Tom Romola makes his living as a debt collector, a business in which one can prosper in bad times and good. But like many small-business owners these days, he says, the economy presents a particularly difficult challenge for the little guy.
"In my profession, there are people who are not going to pay their bills no matter what," said Mr. Romola, who owns Alpine Credit Inc. in Colorado. "But when the economy is good, it's easier to collect from those who would normally pay."
Mr. Romola is not alone in his pessimism. In an economy still struggling to recover from the Great Recession, the nation's biggest generators of jobs — small-business owners — are especially pessimistic about the months ahead, according to a survey released Tuesday by the National Federation of Independent Business. Confidence has shrunk to recession levels, NFIB officials said.
The group's small-business optimism index rose 0.5 point last month to 88.0, but the December gain followed a 5.6-point plunge in November, which was one of the sharpest declines in the index's 38-year history.
"Were it not for population growth supporting consumption and net new small-business creation, we would have no growth at all," the report said.
The latest monthly surveys were the lowest for the index since March 2010, when the U.S. economy was reeling from the Great Recession and after the peak holiday season. The confusion over the "fiscal cliff" and the lack of a clear direction from Washington on policy for the coming year didn't help.
"Congress played chicken right up to the end of the year, leaving small-business owners with no new information about the economy's future — no sense of how much their taxes would increase or if the economy would go over the now-infamous cliff," said NFIB Chief Economist William C. Dunkelberg.
The fiscal cliff put a chokehold on the economy in December, said Mr. Dunkelberg, and many small employers — unlike economic forecasters — generally expect the economy to do worse for the foreseeable future. The NFIB survey, conducted in December, polled nearly 650 small businesses and NFIB members.
Pervasive uncertainty — over taxes, government spending and economic growth — is a key factor behind the small-business pessimism, said Leslie Levesque, a U.S. economist at IHS Global Insight.
"Skepticism about future business conditions is likely behind the reading," she said. "It is still tough to tell how small-business owners will react in January since the resolution of the fiscal cliff. It is likely that many were not fully satisfied with the outcome."
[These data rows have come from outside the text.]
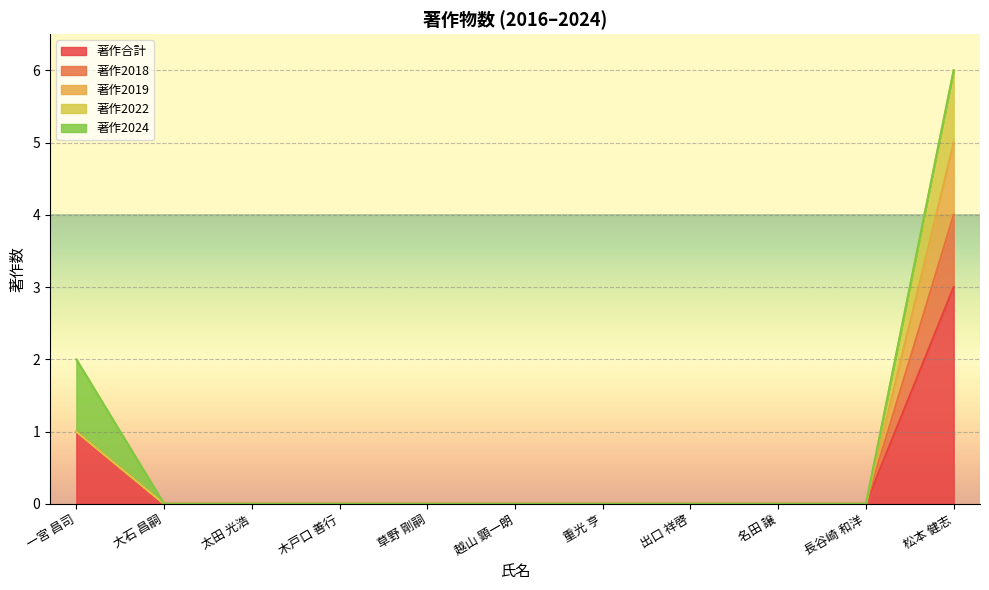

True or false: 著作2019 and 著作2018 intersect in this chart.

False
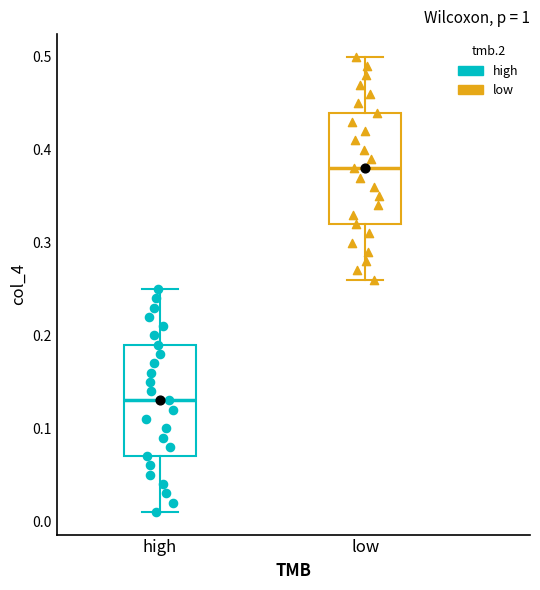

Reading left to right, transcribe this box plot: for each box, give where its median line is, the range the box spans, and where its two whiskers end, as read against the y-axis. The values are not printed on the chart, so give them approximately, as read against the axis.

high: median 0.13, box 0.07 to 0.19, whiskers 0.01 to 0.25
low: median 0.38, box 0.32 to 0.44, whiskers 0.26 to 0.50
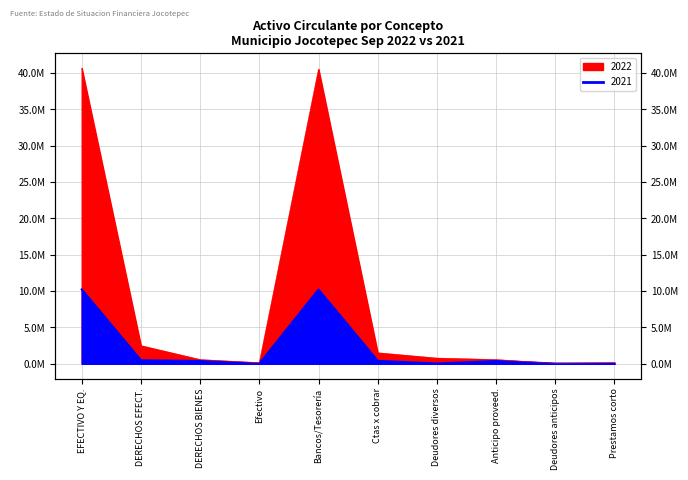

What is the label of the 7th point from the left?

Deudores diversos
Small-business owners have been a persistent political sore spot for President Obama. Polls during the 2012 campaign showed he trailed Republican challenger Mitt Romney among small entrepreneurs by double-digit margins, although a late-October poll showed the gap closing to about 12 percentage points.
Many small-business owners made no secret of their unhappiness with the president's "You didn't build that" comment during a July campaign stop in Roanoke, Va., a remark heavily played up by Mr. Romney and other Republicans at their national convention in Tampa, Fla.
In December, 70 percent of owners polled by the NFIB said it was a bad time to hire or invest. Few added jobs during the month. Some 76 percent of the owners said they planned no changes in employment, 11 percent who were hiring added an average of 2.9 employees and 13 percent cut back by 1.9 workers.
Hiring plans for smaller employers also weakened, falling from 5 percent to 1 percent of employers.
One in 4 employers cited political uncertainty as a key reason why they were not expanding. They listed the top business problems in the way of hiring as taxes (23 percent) and regulations (21 percent). Poor sales came in third at 19 percent.
"December's reading is certainly not typical during a recovery," the NFIB said.
Sales showed some improvement but still weren't a positive for small businesses: 18 percent of owners reported higher sales, compared with 30 percent reporting lower sales. That was a 5-point improvement from the previous month.
The appetite for loans for expansion also has failed to pick up for small businesses.
"Desire for new lines of credit is weak among small business owners," the NFIB survey said. Fifty-two percent are not looking for loans, and 29 percent said their credit needs had been met.
But some businesses are doing well.
Gnome Games, based in Green Bay, Wis., was inversely affected by the fiscal cliff.
"Personally, I'm very optimistic," Gnome Games CEO Pat Fuge said. "When people don't take vacations, they escape with a board game or card game."
At Kimmie Candy Co., sales have been growing 20 percent each year over the past few years, largely because of exports, which make up about 20 percent of the company's business.
"People eat candy when they're happy, and they eat candy when they're depressed, and they give candy when they're in love," said Joseph Dutra, president and CEO of Kimmie Candy, based in Reno, Nev. "It's an affordable treat that makes people feel good. So we're kind of in the perfect business."